━━ RECORDED INFORMATION ━━

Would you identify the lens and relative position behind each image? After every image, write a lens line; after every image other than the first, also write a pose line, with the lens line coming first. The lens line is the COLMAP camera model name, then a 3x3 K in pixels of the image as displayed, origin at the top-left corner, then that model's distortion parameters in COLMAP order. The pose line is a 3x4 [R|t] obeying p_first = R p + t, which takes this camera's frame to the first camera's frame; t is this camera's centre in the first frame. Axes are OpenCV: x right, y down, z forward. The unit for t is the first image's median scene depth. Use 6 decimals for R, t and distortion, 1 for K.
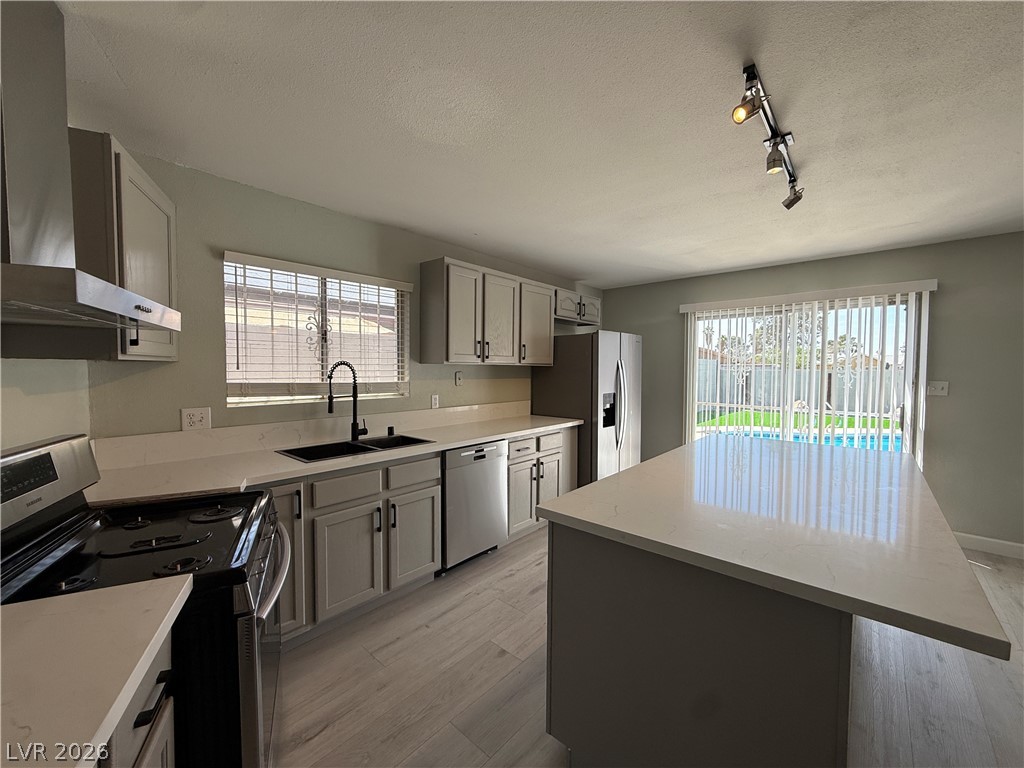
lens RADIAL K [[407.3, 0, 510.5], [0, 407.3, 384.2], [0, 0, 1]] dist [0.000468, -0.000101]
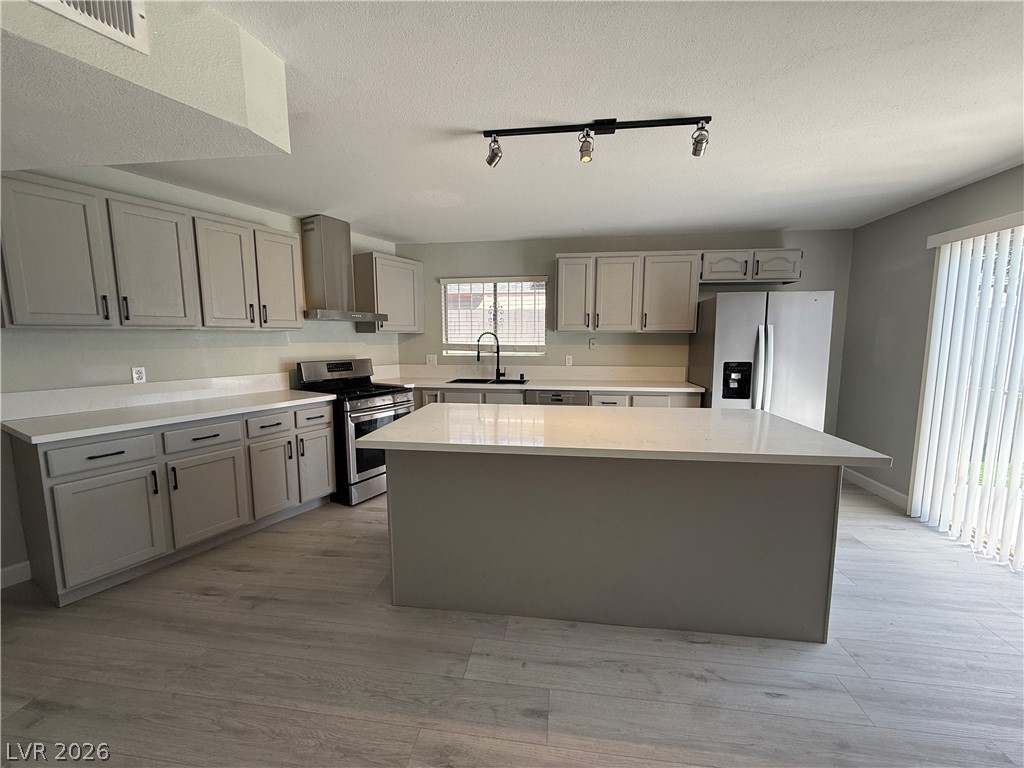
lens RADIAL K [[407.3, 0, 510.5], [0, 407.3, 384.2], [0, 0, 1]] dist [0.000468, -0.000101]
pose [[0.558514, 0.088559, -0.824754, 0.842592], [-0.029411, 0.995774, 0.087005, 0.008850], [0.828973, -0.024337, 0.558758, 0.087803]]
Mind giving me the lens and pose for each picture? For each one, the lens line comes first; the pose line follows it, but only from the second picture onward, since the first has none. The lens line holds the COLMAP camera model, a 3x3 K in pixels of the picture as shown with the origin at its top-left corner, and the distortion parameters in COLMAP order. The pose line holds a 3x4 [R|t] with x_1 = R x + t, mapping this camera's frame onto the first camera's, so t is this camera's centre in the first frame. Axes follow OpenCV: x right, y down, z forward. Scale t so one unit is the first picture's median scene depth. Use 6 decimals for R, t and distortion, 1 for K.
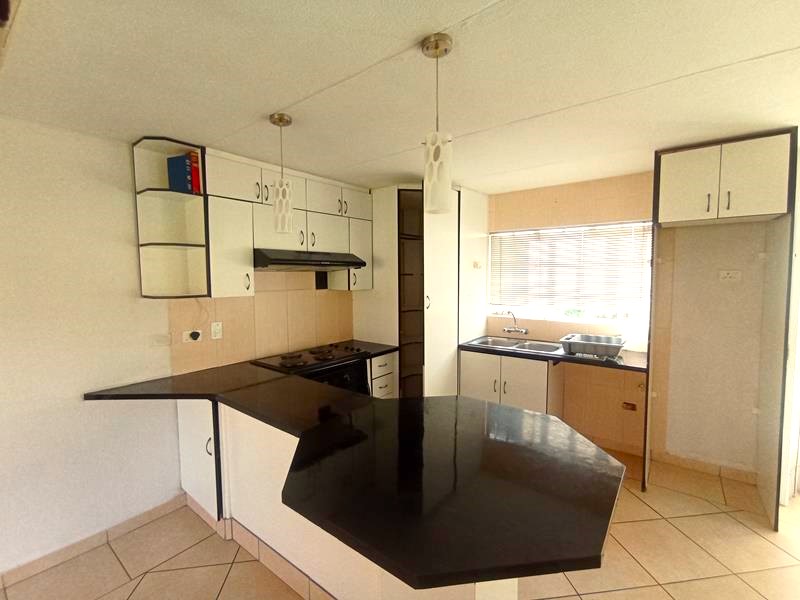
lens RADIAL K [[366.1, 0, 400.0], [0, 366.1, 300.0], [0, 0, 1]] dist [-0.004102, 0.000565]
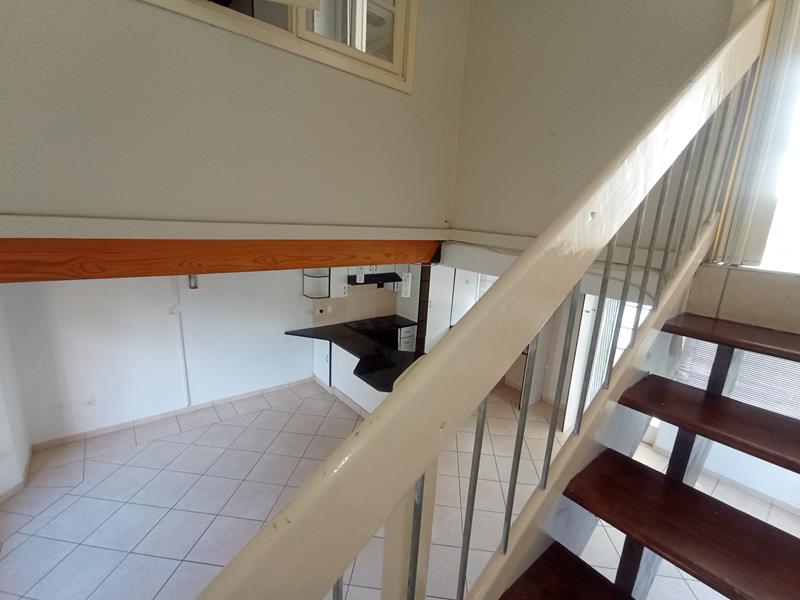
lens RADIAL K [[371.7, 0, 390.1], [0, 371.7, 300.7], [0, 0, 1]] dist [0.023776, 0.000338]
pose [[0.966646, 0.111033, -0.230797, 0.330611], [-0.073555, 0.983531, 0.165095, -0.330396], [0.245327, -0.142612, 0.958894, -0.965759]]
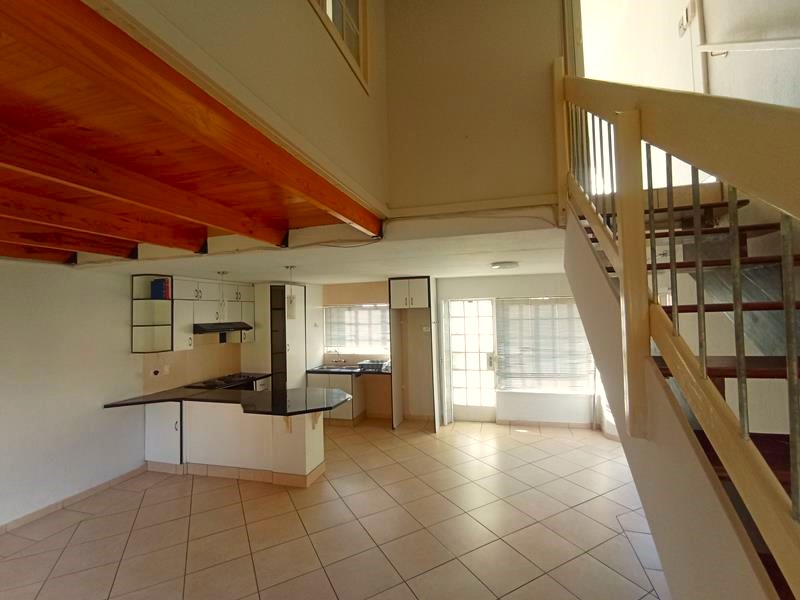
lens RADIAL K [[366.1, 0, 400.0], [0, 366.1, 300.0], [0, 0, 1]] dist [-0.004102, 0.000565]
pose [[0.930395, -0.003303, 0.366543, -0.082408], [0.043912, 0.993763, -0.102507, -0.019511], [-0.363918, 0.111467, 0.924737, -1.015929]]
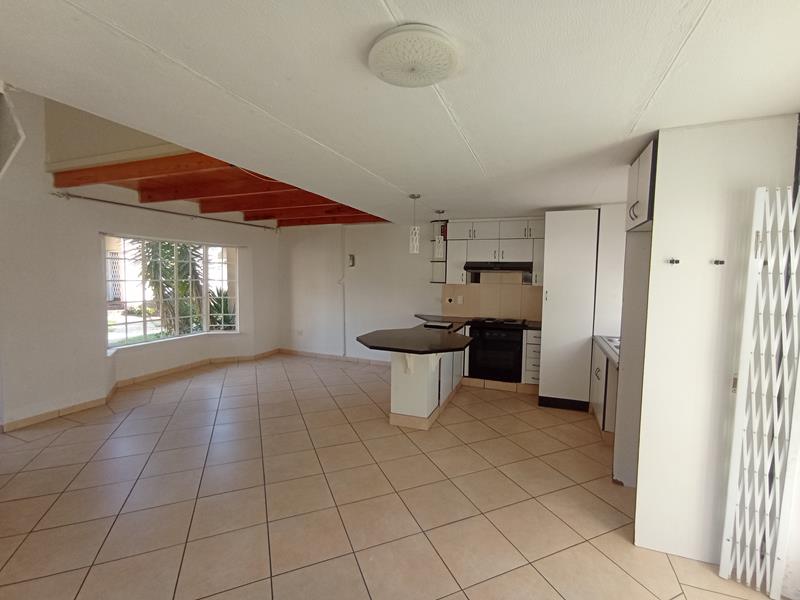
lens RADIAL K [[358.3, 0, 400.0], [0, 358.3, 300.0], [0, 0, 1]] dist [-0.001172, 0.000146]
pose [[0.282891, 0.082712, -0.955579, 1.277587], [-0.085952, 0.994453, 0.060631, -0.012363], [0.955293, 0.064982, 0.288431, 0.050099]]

━━━

*TASK DIRECTIONS*
With the pictures left out, return all the material above exactly.

*YOUR RESPONSE*
Would you identify the lens and relative position behind each image? After every image, write a lens line; after every image other than the first, also write a pose line, with the lens line coming first. The lens line is the COLMAP camera model name, then a 3x3 K in pixels of the image as displayed, origin at the top-left corner, then that model's distortion parameters in COLMAP order. The pose line is a 3x4 [R|t] obeying p_first = R p + t, which takes this camera's frame to the first camera's frame; t is this camera's centre in the first frame. Axes are OpenCV: x right, y down, z forward. The unit for t is the first image's median scene depth. Use 6 decimals for R, t and distortion, 1 for K.
lens RADIAL K [[407.3, 0, 510.5], [0, 407.3, 384.2], [0, 0, 1]] dist [0.000468, -0.000101]
lens RADIAL K [[407.3, 0, 510.5], [0, 407.3, 384.2], [0, 0, 1]] dist [0.000468, -0.000101]
pose [[0.558514, 0.088559, -0.824754, 0.842592], [-0.029411, 0.995774, 0.087005, 0.008850], [0.828973, -0.024337, 0.558758, 0.087803]]
Mind giving me the lens and pose for each picture? For each one, the lens line comes first; the pose line follows it, but only from the second picture onward, since the first has none. The lens line holds the COLMAP camera model, a 3x3 K in pixels of the picture as shown with the origin at its top-left corner, and the distortion parameters in COLMAP order. The pose line holds a 3x4 [R|t] with x_1 = R x + t, mapping this camera's frame onto the first camera's, so t is this camera's centre in the first frame. Axes follow OpenCV: x right, y down, z forward. Scale t so one unit is the first picture's median scene depth. Use 6 decimals for R, t and distortion, 1 for K.
lens RADIAL K [[366.1, 0, 400.0], [0, 366.1, 300.0], [0, 0, 1]] dist [-0.004102, 0.000565]
lens RADIAL K [[371.7, 0, 390.1], [0, 371.7, 300.7], [0, 0, 1]] dist [0.023776, 0.000338]
pose [[0.966646, 0.111033, -0.230797, 0.330611], [-0.073555, 0.983531, 0.165095, -0.330396], [0.245327, -0.142612, 0.958894, -0.965759]]
lens RADIAL K [[366.1, 0, 400.0], [0, 366.1, 300.0], [0, 0, 1]] dist [-0.004102, 0.000565]
pose [[0.930395, -0.003303, 0.366543, -0.082408], [0.043912, 0.993763, -0.102507, -0.019511], [-0.363918, 0.111467, 0.924737, -1.015929]]
lens RADIAL K [[358.3, 0, 400.0], [0, 358.3, 300.0], [0, 0, 1]] dist [-0.001172, 0.000146]
pose [[0.282891, 0.082712, -0.955579, 1.277587], [-0.085952, 0.994453, 0.060631, -0.012363], [0.955293, 0.064982, 0.288431, 0.050099]]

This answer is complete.